—¿De dónde eres?
—De Tarragona.
—Ah, qué bonita es Barcelona.
—No, no, he dicho Tarragona.
—Bueno, pero es lo mismo, ¿no? Qué bonita la Sagrada Familia, tengo unas ganas de verla… A ver este año con la pandemia, que habrá menos gente.
—Sí, sí, puedes ir incluso sin mascarilla.
—¿Ah, sí? —me olvidaba de que mi interlocutor era incapaz de detectar un sarcasmo.

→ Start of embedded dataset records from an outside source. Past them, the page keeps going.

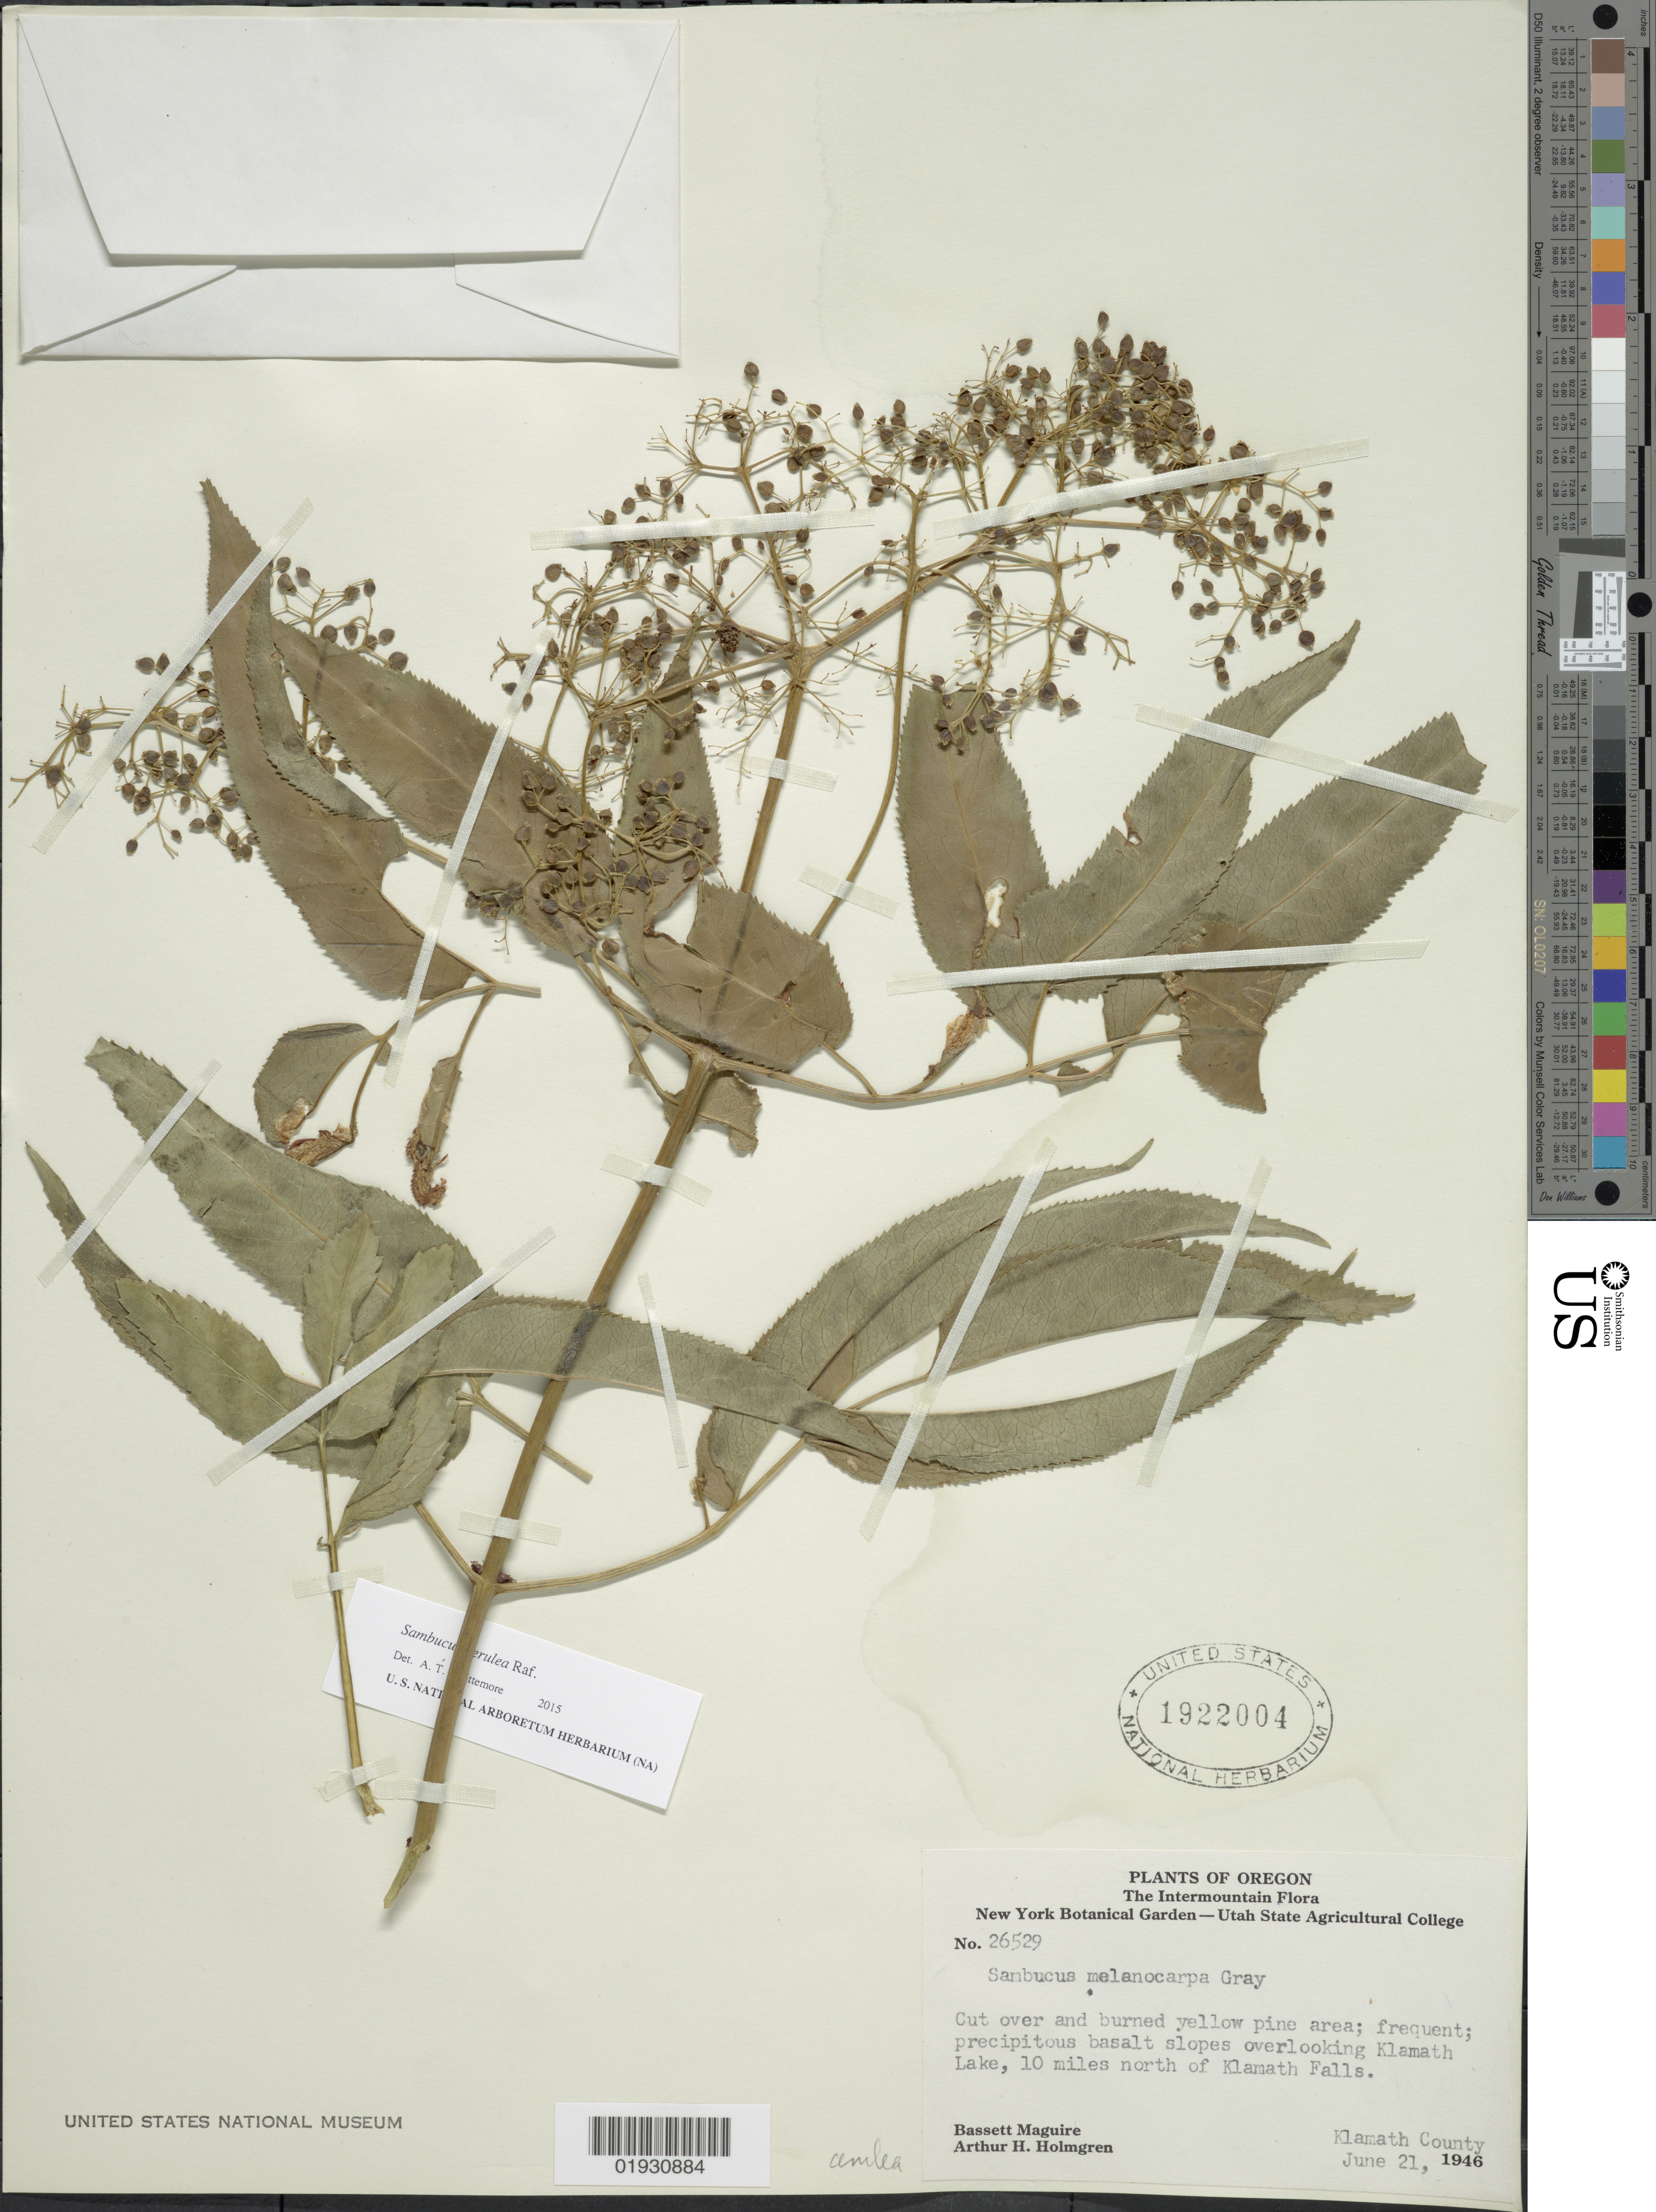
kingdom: Plantae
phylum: Tracheophyta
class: Magnoliopsida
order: Dipsacales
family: Viburnaceae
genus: Sambucus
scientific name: Sambucus cerulea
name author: Raf.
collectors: B. Maguire & A. H. Holmgren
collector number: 26529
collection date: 1946-06-21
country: United States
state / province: Oregon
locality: Intermountain. Klamath Lake, 10 miles north of Klamath Falls. Klamath County.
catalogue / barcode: US 1922004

Conversaciones como ésta, en que se demuestra de qué manera una capital puede eclipsar todo lo que está a su alrededor, he tenido más de una, de dos y de tres; no así Lepisma, que me explicó que los pececillos de plata no reconocen ningún lugar que detente una superioridad sobre el resto. Se intentó hace mucho tiempo, siglos de hecho, cuando Lepisptolomeo Tisanuro quiso otorgar a la Biblioteca de Alejandría la capitalidad sobre estos pequeños insectos bibliófagos, sin tener en cuenta que no son animales gregarios como las abejas o las hormigas y, sobre todo, que viven en otro mundo el 95% de su existencia: el mundo en que se desarrolle el libro que estén devorando en ese momento, puesto que al leer entran en trance y se sumergen dentro de la trama, olvidándose completamente de la realidad. Cada libro crea su propio universo, y éste no se rige por la mismas normas que el mundo tangible: así, mientras Lepisma Saccharina leía la obra de George R. R. Martin no aceptaba más capital que Desembarco del Rey, y son conocidos los casos de pececillos de plata que han acabado tuertos o mellados mientras leían el Código de Hammurabi. Sea como sea, Lepisptolomeo no logró su objetivo y hay quien dice que el incendio que asoló la biblioteca alejandrina el 48 a.C. no fue tal y como siempre se ha contado, sino que fue un trágico accidente debido a una revuelta de pececillos de plata furiosos con tales pretensiones capitalinas. Es ésta una arriesgada hipótesis que no voy a desarrollar; bastante tiempo llevo intentando convencer al doctor Seward de mi cordura como para que ahora me descubra defendiendo teorías digamos… no del todo aceptadas por la comunidad de historiadores.